R. Sungenis 2: Mark, in reality, this is what you have found: (1) two commentators, one of which disagrees with your view of Elijah and reserves a universal conversion of Jews as a "question," while the other commentator offers no exegesis of Romans 11 to support his conclusion. (2) You offered the view of Chrysostom, which as I said in my last view, bases his conclusion on a uninspired translation of Malachi 4:5, as does John Damascene, and both of which go against Jerome's translation. (3) You offered Gregory, but as you can see, he does not offer any patristic support or Scriptural exegesis to back up his view. (4) You offered Augustine, but at best Augustine's view is equivocal, since he says opposite things in different places.

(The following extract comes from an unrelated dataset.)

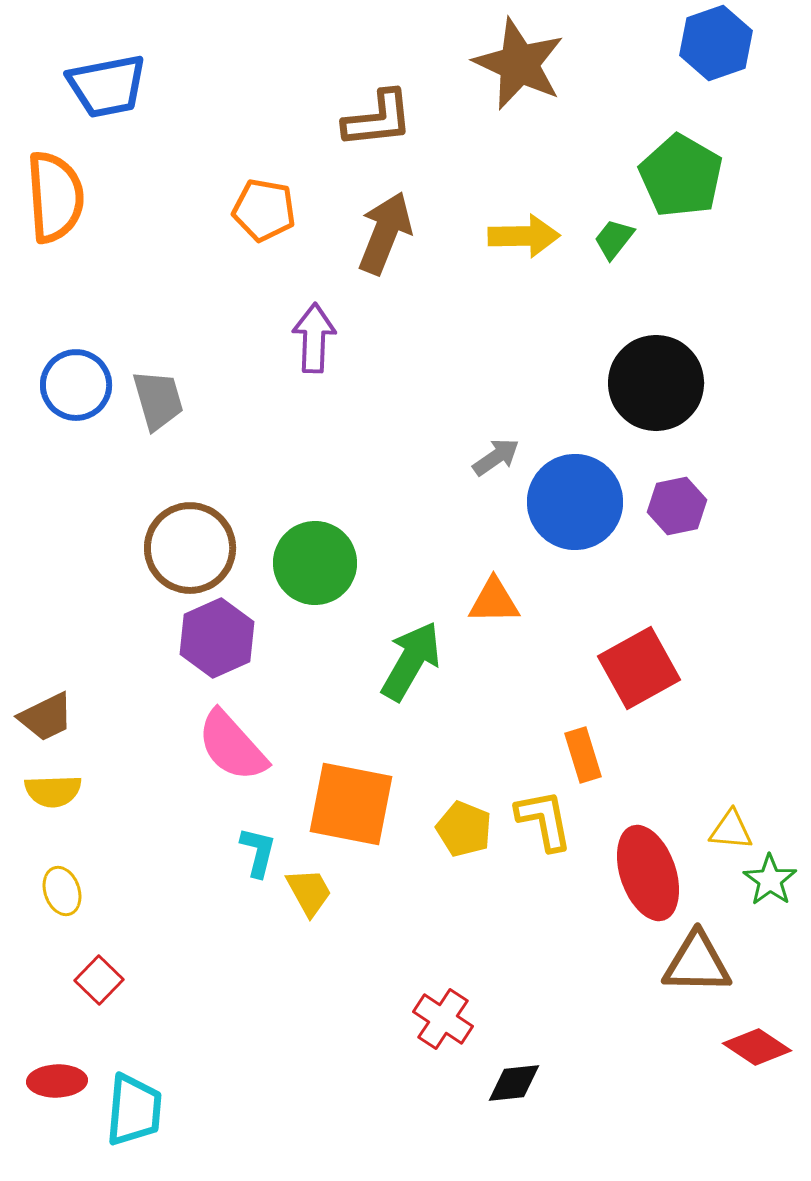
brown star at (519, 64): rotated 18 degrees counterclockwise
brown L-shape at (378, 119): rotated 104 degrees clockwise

Even Augustine does not cite patristic witness to support even his more positive statements, and even his positive statement lends itself to being interpreted in more than one way.

Further, even if I were to accept Augustine, Chrysostom, Gregory and John Damascene as witnesses, this DOES NOT represent a "consensus" of Fathers. A "consensus" of Fathers is the "unanimous consent of the Fathers." It means that, except for a few detractors, ALL the Fathers took the same view. Pope Leo XIII taught in Providentissimus Deus that, unless the Fathers all took the same view, we were not bound to accept them. For example, most of the Fathers took the view that the "Sons of God" in Genesis 6 were angels who had sex with women. Alexander of Alexandria, Chrysostom and Augustine disagreed, and said that it referred to the godly line of Seth. Although in the minority, the view opting for "godly line of Seth" is the one most accepted by the Church today.

Mark 3: The point is, even if it is not a total consensus, which would be a sign of infallible teaching, there is a strong patristic tendency to interpret Romans 11:25-27 as implying a future conversion of the Jews. You has argued that there was a consensus against this view, which there clearly is not. Since my last reply, John Loughnan pointed me towards a whole series of additional patristic quotes in favour of this view. Fr. Augustin Lemann, himself a Jewish convert of the late 19th century, records, in addition to St. Augustine, the following patristic witnesses to this tradition: Tertullian, L. V, contra Marcion, Chap.IX ; Origen, Sixth Homily on the Book of Numbers, towards the end. St. Hilary, Commentary on Psalm 58 ; St. Ambrose, Book about the Patriarch Joseph. St. John Chrysostom, Commentary on the Epistle to the Romans, Chap. XI; St. Jerome, Commentary on Micheas, Chap. II; Commentary on Malachias, Chap. III, etc.; St Cyril of Alexandria, Commentary on Genesis, Book, V, etc.; St. Prosper of Aquitaine, The Calling of the Gentiles, Book I, Chap. XXI. Cassiodorus, Commentary on Psalm 102; Preniasius, Commentary on the Epistle to the Romans, Chap.XI. St. Gregory the Great, Liber Moralium, lib. II, etc.; St. Isidore, Book about the Calling of the Gentiles, Chap. V.